▶ Selected extract:
########################################

Unfortunately, video
programming services remain stuck under a decades-old legacy regulatory
apparatus that in certain critical respects marks an unfree market. The
retransmission consent and must-carry regulatory regime established by Congress
and enforced by the FCC is a regrettable case in point.
For over 20 years now the retrans
consent/must carry regime has subjected the market for video programming to
forced access mandates and to restrictions on private bargaining. Under
"must-carry" rules, video broadcasters are granted special rights
against multichannel video programming distributors (MVPDs), such as cable and
direct broadcast satellite (DBS) operators. Those rules allow broadcasters to compel
carriage of their program content by an MVPD on a basic tier channel.
On the flip side, TV broadcasters
can chose to forego their must-carry rights and instead require that MVPDs
negotiate directly with them for permission to retransmit their video
programming. But retrans consent regulations grant protections to broadcast
networks and local stations by limiting the ability of cable operators to
choose what broadcasters to bargain with and what programming to bargain for.

########################################

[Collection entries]

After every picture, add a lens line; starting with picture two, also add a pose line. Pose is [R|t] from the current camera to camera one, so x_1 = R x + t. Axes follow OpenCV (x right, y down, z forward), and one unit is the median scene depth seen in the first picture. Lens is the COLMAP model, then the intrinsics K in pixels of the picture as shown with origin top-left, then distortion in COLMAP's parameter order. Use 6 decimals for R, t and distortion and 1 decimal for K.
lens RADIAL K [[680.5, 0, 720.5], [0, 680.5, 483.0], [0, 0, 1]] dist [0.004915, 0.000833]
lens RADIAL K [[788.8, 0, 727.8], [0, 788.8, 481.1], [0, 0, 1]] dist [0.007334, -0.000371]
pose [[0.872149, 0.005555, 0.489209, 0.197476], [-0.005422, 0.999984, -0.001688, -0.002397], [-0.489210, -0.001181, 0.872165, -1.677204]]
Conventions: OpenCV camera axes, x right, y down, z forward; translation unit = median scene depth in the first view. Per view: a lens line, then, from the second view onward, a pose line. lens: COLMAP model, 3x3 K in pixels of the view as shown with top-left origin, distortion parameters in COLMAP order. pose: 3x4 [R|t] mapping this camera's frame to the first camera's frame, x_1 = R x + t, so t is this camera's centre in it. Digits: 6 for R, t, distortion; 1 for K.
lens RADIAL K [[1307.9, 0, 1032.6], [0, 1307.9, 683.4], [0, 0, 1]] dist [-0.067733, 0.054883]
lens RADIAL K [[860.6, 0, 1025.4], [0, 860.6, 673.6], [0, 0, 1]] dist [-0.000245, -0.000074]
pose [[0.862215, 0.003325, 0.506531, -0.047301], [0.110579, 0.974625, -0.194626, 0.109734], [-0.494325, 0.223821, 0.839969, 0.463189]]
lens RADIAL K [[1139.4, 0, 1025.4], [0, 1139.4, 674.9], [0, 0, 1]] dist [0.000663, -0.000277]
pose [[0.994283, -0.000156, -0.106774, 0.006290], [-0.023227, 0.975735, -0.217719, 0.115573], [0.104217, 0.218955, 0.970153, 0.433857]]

########################################

▶ Action item:
Reproduce the passage on video programming regulation in full, word for word. The records are separate material, apart from the passage on video programming regulation.

▶ Task answer:
Unfortunately, video
programming services remain stuck under a decades-old legacy regulatory
apparatus that in certain critical respects marks an unfree market. The
retransmission consent and must-carry regulatory regime established by Congress
and enforced by the FCC is a regrettable case in point.
For over 20 years now the retrans
consent/must carry regime has subjected the market for video programming to
forced access mandates and to restrictions on private bargaining. Under
"must-carry" rules, video broadcasters are granted special rights
against multichannel video programming distributors (MVPDs), such as cable and
direct broadcast satellite (DBS) operators. Those rules allow broadcasters to compel
carriage of their program content by an MVPD on a basic tier channel.
On the flip side, TV broadcasters
can chose to forego their must-carry rights and instead require that MVPDs
negotiate directly with them for permission to retransmit their video
programming. But retrans consent regulations grant protections to broadcast
networks and local stations by limiting the ability of cable operators to
choose what broadcasters to bargain with and what programming to bargain for.